La famiglia del pascià
È qui, raccontando questa famiglia abnorme, che Martone dà il meglio di sé, aiutato in tutta evidenza dalla sceneggiatrice Ippolita Di Majo, esplorando e dipanando il groviglio di un nucleo plurimo e bizzarro, con Scarpetta padre di molti figli avuti da più donne (non nemiche tra loro), da pascià d’altri tempi, e legando tutti i suoi figli al mondo del teatro, anche per servirsene e non soltanto per dar loro una professione, un futuro. Il futuro del suo teatro. Martone è anche assiduo regista teatrale, nel mondo del nostro spettacolo, ed è nel teatro della famiglia, “eduardiano” per eccellenza, che qui eccelle, con scene belle e piene, indimenticabili soprattutto quelle dei pranzi in comune, con “mogli”, figli e altri teatranti. Il pasto, il cibo come unità, come cultura, come Napoli…

Forse – siamo incontentabili! - avrebbe giovato alla ricostruzione martoniana uno sfondo storico più insistito, considerando che la belle époque finì con una guerra mondiale e fu di preludio al fascismo, a un’epoca con la quale il mondo del teatro avrebbe dovuto scendere a patti, come accadde per esempio ai tre più noti tra i figli di Scarpetta, Titina, Eduardo e Peppino De Filippo (quest’ultimo autore di un libro di memorie crudeli sulla sua strana famiglia) e al più grande rivale loro e del padre, Raffaele Viviani.
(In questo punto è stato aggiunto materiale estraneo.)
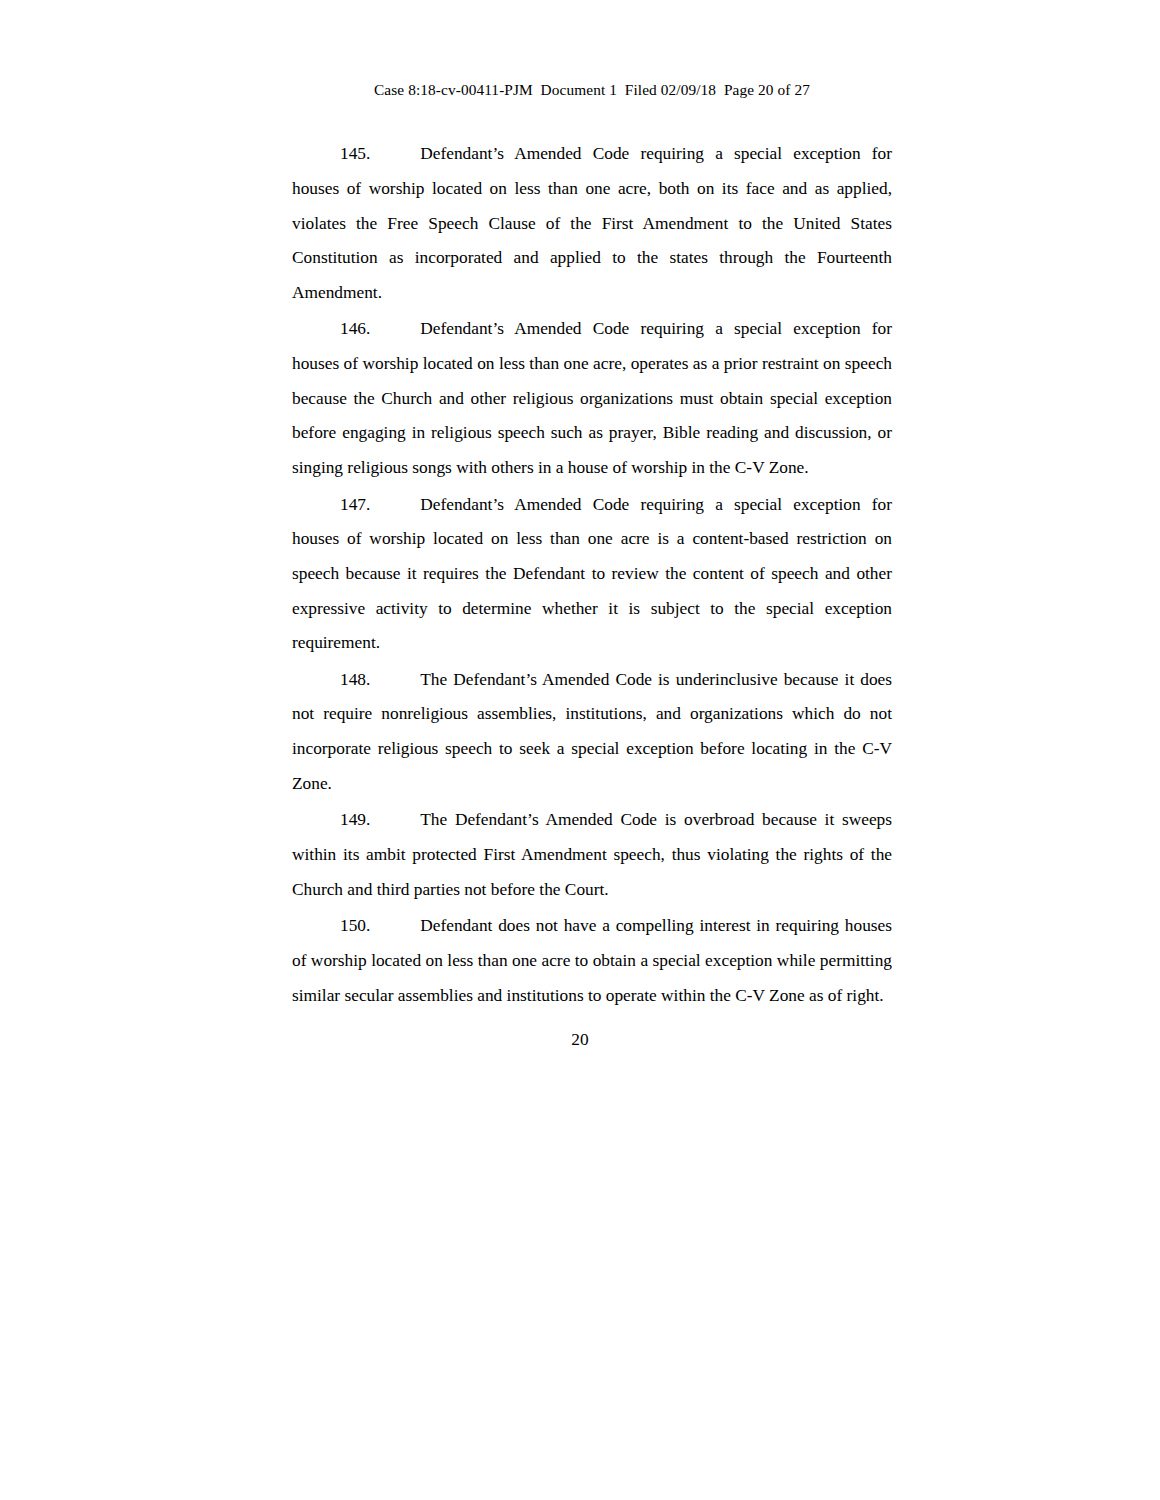Case 8:18-cv-00411-PJM Document 1 Filed 02/09/18 Page 20 of 27
145. Defendant’s Amended Code requiring a special exception for houses of worship located on less than one acre, both on its face and as applied, violates the Free Speech Clause of the First Amendment to the United States Constitution as incorporated and applied to the states through the Fourteenth Amendment.
146. Defendant’s Amended Code requiring a special exception for houses of worship located on less than one acre, operates as a prior restraint on speech because the Church and other religious organizations must obtain special exception before engaging in religious speech such as prayer, Bible reading and discussion, or singing religious songs with others in a house of worship in the C-V Zone.
147. Defendant’s Amended Code requiring a special exception for houses of worship located on less than one acre is a content-based restriction on speech because it requires the Defendant to review the content of speech and other expressive activity to determine whether it is subject to the special exception requirement.
148. The Defendant’s Amended Code is underinclusive because it does not require nonreligious assemblies, institutions, and organizations which do not incorporate religious speech to seek a special exception before locating in the C-V Zone.
149. The Defendant’s Amended Code is overbroad because it sweeps within its ambit protected First Amendment speech, thus violating the rights of the Church and third parties not before the Court.
150. Defendant does not have a compelling interest in requiring houses of worship located on less than one acre to obtain a special exception while permitting similar secular assemblies and institutions to operate within the C-V Zone as of right.
20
Martone seppe farlo benissimo in Noi credevamo, un film “storico” a tutti gli effetti e tra i pochissimi dedicati dal cinema al nostro Risorgimento, e nel Giovane favoloso su Leopardi, mentre qui sembra un po’ trascurarlo.
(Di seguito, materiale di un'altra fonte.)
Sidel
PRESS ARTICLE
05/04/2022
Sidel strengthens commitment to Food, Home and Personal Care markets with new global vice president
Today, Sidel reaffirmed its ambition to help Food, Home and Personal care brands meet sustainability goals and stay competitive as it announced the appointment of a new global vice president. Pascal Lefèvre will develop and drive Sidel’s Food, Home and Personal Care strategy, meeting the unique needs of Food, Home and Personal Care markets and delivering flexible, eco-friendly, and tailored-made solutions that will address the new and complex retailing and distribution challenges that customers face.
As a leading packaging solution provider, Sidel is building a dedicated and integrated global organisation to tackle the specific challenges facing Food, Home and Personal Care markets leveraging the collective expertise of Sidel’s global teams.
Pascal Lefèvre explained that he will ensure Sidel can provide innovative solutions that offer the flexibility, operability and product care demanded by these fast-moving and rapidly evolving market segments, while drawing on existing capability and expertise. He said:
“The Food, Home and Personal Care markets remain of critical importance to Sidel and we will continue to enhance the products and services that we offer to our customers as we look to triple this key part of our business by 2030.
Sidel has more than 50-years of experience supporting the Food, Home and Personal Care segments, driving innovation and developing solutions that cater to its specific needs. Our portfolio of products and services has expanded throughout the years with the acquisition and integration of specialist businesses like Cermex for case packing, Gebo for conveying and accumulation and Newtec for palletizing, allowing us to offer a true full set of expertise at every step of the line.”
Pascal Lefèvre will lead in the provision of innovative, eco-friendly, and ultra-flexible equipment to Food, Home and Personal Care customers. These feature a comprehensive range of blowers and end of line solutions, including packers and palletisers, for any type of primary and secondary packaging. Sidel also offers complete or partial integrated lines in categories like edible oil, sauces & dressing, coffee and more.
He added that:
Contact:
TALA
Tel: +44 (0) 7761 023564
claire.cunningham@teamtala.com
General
C’è un breve momento del film, in cui uno stanco Scarpetta cammina nella notte per un vicolo, che può far pensare a una scena simile ma più insistita e cruciale del Gattopardo viscontiano: la malinconia di un mondo che muore, e non si sa cosa verrà dopo. Ma non tutto cambia perché niente cambi, e i tre De Filippo, forse più geniali del loro padre e la cui immagine chiude il film, hanno dovuto tenerne ben conto.